Referring to FIG. 1, the doped region 120 may be formed within the epitaxial layer 110, and may be extended from the top surface of the epitaxial layer 110. In some embodiments, the doped region 120 may reduce body resistance, prevent punch-through to the subsequently formed source electrodes 230, and improve unclamped inductive load switching ruggedness. According to some embodiments of the present disclosure, the doped region 120 has the second conductive type (P-type), with a doping concentration approximately between 1×10¹² cm⁻³ and 5×10¹² cm⁻³. The thickness of the doped region 120 may be approximately between 0.8 μm and 1.2 μm. The doped region 120 may be formed by, for example, an ion implantation and/or a diffusion process.

Still referring to FIG. 1, the well region 130 may be formed within the doped region 120, and may be extended from the top surface of the doped region 120. In some embodiments, the well region 130 has the first conductive type (N-type). It can be noted that the arrangement of the well region 130 (N-type) within the doped region 120 (P-type) and the doped region 120 within the epitaxial layer 110 (N-type) may constitute a bipolar (NPN) junction. During the device operation, a depletion area may be formed in the bipolar junction to reduce the current leakage and to enhance the breakdown voltage. According to some embodiments of the present disclosure, the well region 130 has a doping concentration approximately between 4×10¹² cm⁻³ and 7×10¹² cm⁻³. The thickness of the well region 130 may be approximately between 1.2 μm and 1.8 μm. Formation of the well region 130 may be similar to that of the doped region 120, and the details are not described again herein to avoid repetition.

Referring to FIG. 1, the gate dielectric layer 150 and the gate electrode 160 may be formed through the well region 130 and the doped region 120, and extend into the epitaxial layer 110. As mentioned previously, the gate electrode 160 may include the first structure 160A and the second structure 160B. The second structure 160B is positioned above the first structure 160A. The gate electrode 160 may function as a transistor gate terminal of the semiconductor device 10. In some embodiments, the gate electrode 160 may be insulated from a vertical channel region by the gate dielectric layer 150 (the details of which will be explained later). The materials of the gate electrode 160 may include metals, metal nitride (such as titanium nitride (TiN)), metal oxide (such as titanium oxide (TiO)), other suitable materials, or combinations thereof, but the present disclosure is not limited thereto. Metals may include, but are not limited to, cobalt (Co), ruthenium (Ru), aluminum (Al), tungsten (W), copper (Cu), titanium (Ti), tantalum (Ta), silver (Ag), gold (Au), platinum (Pt), nickel (Ni), zinc (Zn), chromium (Cr), molybdenum (Mo), niobium (Nb), the like, combinations thereof, or multiple layers thereof.

__Supplied information__:
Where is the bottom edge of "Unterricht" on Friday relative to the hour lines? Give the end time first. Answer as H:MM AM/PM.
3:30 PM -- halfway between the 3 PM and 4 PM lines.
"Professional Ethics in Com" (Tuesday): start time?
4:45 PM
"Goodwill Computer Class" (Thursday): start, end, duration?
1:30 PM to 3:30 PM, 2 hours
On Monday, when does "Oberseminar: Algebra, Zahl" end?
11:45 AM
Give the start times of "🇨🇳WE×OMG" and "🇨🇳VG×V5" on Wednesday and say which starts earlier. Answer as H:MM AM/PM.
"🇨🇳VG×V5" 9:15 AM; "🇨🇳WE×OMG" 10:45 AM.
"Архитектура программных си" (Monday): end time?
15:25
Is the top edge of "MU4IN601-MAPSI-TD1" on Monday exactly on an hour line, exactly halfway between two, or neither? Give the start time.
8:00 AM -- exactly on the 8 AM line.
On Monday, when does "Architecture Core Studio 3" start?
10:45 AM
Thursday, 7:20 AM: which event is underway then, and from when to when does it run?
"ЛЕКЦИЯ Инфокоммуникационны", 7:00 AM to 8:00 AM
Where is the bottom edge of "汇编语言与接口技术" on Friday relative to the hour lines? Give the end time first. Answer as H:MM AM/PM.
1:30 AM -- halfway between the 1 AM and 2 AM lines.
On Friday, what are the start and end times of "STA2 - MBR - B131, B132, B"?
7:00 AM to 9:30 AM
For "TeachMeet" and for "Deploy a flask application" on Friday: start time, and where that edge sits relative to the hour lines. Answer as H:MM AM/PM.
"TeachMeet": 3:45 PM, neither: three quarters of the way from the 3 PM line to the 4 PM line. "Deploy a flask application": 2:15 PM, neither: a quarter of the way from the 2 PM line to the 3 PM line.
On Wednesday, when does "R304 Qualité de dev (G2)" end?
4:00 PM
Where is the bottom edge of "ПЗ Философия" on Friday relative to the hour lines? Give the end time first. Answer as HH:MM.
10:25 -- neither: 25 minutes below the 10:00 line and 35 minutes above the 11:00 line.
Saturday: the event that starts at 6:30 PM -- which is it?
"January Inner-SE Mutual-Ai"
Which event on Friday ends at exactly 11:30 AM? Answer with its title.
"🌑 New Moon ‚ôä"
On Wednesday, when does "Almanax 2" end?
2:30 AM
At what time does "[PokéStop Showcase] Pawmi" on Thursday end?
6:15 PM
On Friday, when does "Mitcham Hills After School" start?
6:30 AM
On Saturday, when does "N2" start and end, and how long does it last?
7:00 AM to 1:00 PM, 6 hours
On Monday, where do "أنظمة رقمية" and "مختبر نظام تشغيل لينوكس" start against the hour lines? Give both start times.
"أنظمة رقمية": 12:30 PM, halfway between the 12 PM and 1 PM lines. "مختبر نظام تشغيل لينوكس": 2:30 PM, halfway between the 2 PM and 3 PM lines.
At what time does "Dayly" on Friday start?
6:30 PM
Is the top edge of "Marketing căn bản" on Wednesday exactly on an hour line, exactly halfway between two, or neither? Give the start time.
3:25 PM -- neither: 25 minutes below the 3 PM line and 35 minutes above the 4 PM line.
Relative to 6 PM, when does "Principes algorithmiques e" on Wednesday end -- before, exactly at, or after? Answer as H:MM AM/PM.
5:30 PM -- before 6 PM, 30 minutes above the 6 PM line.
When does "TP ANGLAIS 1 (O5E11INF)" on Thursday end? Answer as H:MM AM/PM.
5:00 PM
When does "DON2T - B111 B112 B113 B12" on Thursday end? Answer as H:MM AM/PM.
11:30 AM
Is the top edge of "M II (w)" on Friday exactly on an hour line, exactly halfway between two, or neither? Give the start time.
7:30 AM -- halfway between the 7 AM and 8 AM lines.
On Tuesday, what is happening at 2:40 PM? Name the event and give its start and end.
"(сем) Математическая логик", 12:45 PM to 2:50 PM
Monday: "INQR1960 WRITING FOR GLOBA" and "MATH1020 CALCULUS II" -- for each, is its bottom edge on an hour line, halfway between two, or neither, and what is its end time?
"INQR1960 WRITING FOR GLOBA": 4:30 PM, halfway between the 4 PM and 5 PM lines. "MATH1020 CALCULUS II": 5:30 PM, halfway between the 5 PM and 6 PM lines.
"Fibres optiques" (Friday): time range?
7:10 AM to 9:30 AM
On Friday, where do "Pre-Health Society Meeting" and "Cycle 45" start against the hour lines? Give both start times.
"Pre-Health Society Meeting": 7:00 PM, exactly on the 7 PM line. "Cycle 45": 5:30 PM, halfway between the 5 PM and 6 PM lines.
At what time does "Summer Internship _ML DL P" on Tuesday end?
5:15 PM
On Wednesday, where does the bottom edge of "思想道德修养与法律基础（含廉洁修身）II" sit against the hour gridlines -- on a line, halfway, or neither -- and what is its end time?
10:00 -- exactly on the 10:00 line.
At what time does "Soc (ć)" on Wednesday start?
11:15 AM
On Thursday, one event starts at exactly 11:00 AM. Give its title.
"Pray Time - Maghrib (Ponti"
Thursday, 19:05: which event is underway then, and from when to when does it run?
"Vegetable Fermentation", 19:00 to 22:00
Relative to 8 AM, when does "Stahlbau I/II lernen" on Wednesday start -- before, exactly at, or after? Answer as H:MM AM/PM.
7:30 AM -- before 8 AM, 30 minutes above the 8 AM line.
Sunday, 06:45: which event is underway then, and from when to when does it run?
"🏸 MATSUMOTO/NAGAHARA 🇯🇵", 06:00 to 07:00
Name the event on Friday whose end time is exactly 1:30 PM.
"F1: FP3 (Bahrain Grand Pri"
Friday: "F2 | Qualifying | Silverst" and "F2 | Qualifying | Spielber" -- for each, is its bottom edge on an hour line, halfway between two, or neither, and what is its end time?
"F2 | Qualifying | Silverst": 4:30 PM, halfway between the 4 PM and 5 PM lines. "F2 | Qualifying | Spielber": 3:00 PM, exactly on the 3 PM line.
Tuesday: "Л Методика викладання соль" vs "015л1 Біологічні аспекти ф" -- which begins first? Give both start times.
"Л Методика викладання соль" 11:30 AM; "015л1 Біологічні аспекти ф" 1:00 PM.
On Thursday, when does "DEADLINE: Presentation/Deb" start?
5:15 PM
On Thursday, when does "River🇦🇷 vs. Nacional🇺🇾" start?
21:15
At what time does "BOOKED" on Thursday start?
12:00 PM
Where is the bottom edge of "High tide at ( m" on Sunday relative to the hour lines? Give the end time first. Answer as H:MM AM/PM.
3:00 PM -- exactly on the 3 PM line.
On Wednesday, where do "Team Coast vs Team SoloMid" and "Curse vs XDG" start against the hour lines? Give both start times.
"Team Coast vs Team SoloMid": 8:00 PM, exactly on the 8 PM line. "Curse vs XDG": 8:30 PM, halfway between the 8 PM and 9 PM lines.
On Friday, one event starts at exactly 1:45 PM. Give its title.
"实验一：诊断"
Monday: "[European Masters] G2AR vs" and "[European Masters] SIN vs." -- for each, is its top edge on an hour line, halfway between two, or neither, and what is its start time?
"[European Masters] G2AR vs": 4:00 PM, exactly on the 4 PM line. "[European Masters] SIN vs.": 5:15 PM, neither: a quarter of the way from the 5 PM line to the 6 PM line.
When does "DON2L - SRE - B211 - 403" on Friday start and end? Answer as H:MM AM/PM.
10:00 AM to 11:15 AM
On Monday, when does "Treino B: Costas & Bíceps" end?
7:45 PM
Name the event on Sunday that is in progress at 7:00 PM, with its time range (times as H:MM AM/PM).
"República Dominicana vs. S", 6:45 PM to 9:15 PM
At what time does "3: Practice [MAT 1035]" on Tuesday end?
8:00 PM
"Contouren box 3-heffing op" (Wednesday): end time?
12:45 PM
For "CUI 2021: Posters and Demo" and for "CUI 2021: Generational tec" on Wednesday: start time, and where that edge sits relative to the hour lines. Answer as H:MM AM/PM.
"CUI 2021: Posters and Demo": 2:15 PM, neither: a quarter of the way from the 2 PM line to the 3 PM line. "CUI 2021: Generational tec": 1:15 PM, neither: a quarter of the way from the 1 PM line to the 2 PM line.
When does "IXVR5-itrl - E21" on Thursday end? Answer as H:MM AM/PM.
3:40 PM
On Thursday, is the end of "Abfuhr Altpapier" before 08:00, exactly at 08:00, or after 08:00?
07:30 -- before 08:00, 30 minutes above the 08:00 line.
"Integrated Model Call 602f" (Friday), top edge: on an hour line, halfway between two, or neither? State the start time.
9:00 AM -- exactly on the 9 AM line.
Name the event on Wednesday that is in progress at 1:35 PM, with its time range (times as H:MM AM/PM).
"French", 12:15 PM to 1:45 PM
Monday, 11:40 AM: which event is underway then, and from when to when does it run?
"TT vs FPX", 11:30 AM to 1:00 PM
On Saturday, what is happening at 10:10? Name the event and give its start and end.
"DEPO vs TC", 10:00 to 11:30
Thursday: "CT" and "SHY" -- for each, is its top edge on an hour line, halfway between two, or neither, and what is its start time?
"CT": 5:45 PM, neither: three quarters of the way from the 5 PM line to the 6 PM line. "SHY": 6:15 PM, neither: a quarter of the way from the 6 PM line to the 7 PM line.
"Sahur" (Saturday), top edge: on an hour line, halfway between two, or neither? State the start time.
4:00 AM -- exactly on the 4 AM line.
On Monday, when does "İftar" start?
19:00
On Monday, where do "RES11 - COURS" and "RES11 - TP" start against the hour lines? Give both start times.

__The tasks__:
a) Based on the passage on the semiconductor device above, decide whether each statement agrees with it, answering yes or no and quoting the deciding words: (i) The doped region 120 is P-type. (ii) The second structure 160B sits below the first structure 160A. (iii) Titanium nitride is named as a possible material for the gate electrode 160.
b) Reproduce the passage on the semiconductor device above from "Referring to FIG. 1, the doped" up to and including "a diffusion process.".
c) Carry on the passage on the semiconductor device above from the point where it stops.

__Task results__:
a)
(i) Yes: "the doped region 120 has the second conductive type (P-type)"
(ii) No: "The second structure 160B is positioned above the first structure 160A."
(iii) Yes: "metal nitride (such as titanium nitride (TiN))"

b)
Referring to FIG. 1, the doped region 120 may be formed within the epitaxial layer 110, and may be extended from the top surface of the epitaxial layer 110. In some embodiments, the doped region 120 may reduce body resistance, prevent punch-through to the subsequently formed source electrodes 230, and improve unclamped inductive load switching ruggedness. According to some embodiments of the present disclosure, the doped region 120 has the second conductive type (P-type), with a doping concentration approximately between 1×10¹² cm⁻³ and 5×10¹² cm⁻³. The thickness of the doped region 120 may be approximately between 0.8 μm and 1.2 μm. The doped region 120 may be formed by, for example, an ion implantation and/or a diffusion process.

c)
The first structure 160A and the second structure 160B of the gate electrode 160 are “split” by a portion of the gate dielectric layer 150 (or the second portion 150B), demonstrating the “split-gate” feature of the present disclosure. The first structure 160A has a lateral dimension approximately between 3.5 μm and 4.0 μm, and a vertical dimension approximately between 0.6 μm and 0.8 μm. According to some embodiments of the present disclosure, the second structure 160B of the gate electrode 160 further includes a main portion and a protruding portion extended out from the bottom of the main portion. The main portion of the second structure 160B has a lateral dimension approximately between 0.85 μm and 0.95 μm, and a vertical dimension approximately between 1.2 μm and 1.5 μm. The protruding portion of the second structure 160B has the same lateral dimension as that of the first structure 160A, while the vertical dimension of the protruding portion of the second structure 160B may be approximately between 0.15 μm and 0.25 μm, for example, approximately 0.20 μm.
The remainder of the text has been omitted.